Decision 3 — memsearch git-sync as its own hook entry Rationale: session-end currently does two unrelated things (vault journal write and memsearch git sync). Splitting them makes each hook testable in isolation and makes the SessionEnd hook list explicit about what fires. ADR-015 STILL HOLDS — it governs WHERE and THAT memsearch syncs (dedicated Forgejo repo, auto-sync via a cc-os SessionEnd hook). This split is a relocation of which file performs the sync, not a reversal of ADR-015.
Invariants (must be preserved through the port):
- Fail-open: every
main()wraps execution in try/except; uncaught exceptions log and exit 0. A hook must never disrupt a session. - No new runtime dependency: Python + PyYAML are already assumed present (current hooks already use them).
- Behavior-faithful port FIRST: capture golden fixtures (known stdin → snapshot side effects) for all 4 bash hooks, port to Python, assert identical output, THEN clean up. No behavior changes smuggled into the port.
Risks / Trade-offs
Risk: marketplace repoint mechanism is unverified
The exact mechanism to repoint the local-plugins marketplace from ~/.claude/plugins/ to cc-os/plugins/memory/ (source-path change vs symlink vs marketplace re-registration) is an open item. Must be verified before cutover — do not assume either approach. Marketplace repoint is the LAST functional task.
Risk: Python shebang / PATH in hook invocation
Bash hooks use #!/usr/bin/env bash; Python replacements need equivalent. Verify python3 resolves correctly in the Claude Code hook subprocess environment before cutover.
Trade-off: two files for session-state Splitting session-end means the touched-paths state file contract is now between two Python files instead of two bash files. The contract becomes more explicit (named function, typed return), but the file still exists — this is an improvement in clarity, not a removal of the mechanism.
Open Items / Findings
Finding from golden-fixture capture (task group 1): session-end.sh hardcodes MEMSEARCH_DIR=\"/home/jared/.memsearch\", an absolute path that bypasses HOME/config and is invisible to config.yaml. When splitting out memsearch_sync.py, this path must become a Config field (default ~/.memsearch) rather than another hardcoded constant — exposing buried coupling the deep-module port is meant to surface.
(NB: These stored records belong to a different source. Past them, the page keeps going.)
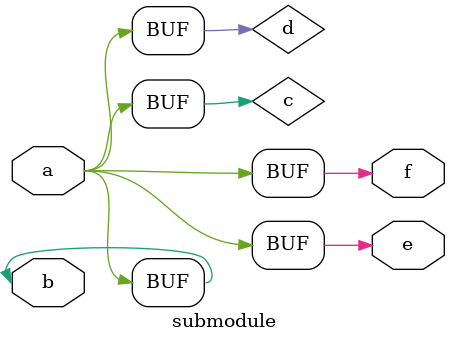
<source format=v>
/*************************************************************************
  > File Name: assign_connect_to_empty_signal.v
  > Author: 16hxliang3
  > Mail: 16hxliang3@stu.edu.cn 
  > Created Time: Mon 09 May 2022 03:31:11 PM CST
 ************************************************************************/
module assign_connect_to_empty_signal(a,b,c,d);
  input a,b;
  output c,d;
  submodule U1(.a(a),.b(),.e(c),.f());
endmodule

module submodule(a,b,e,f);
   input a,b;
   output e,f;
   assign e = a; // a and e not connect to a empty signal;
   assign e = b; // e not connect to a empty signal but b connect to;
   assign f = a; // a not connect to a empty signal but f connect to;
   assign f = b; // b and f both connect to a empty signal;
   assign c = a; // a not connect to a empty signal and c is a wire;
   assign d = b; // b connect to a empty signal and d is a wire;
endmodule

</source>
Finding from parity run (task group 4): generate-fixtures.sh mid-run safety checks (after each session-end scenario) originally compared against the hardcoded EXPECTED_HEAD. In --replay-dir mode this false-positives a breach (exit 99) whenever the real memsearch HEAD has advanced since the golden fixtures were generated. Changed those two mid-run checks to compare against $REAL_HEAD_BEFORE (the true before==after invariant, matching the pre-run guard's own logic and comment). Safety semantics are unchanged; the strict EXPECTED_HEAD equality remains enforced only for the non-replay golden-generation path. Python port parity confirmed: diff -r tests/golden/ <replay> produces zero bytes, real memsearch HEAD unchanged across the full run, git-shim blocked all three ~/.memsearch operations.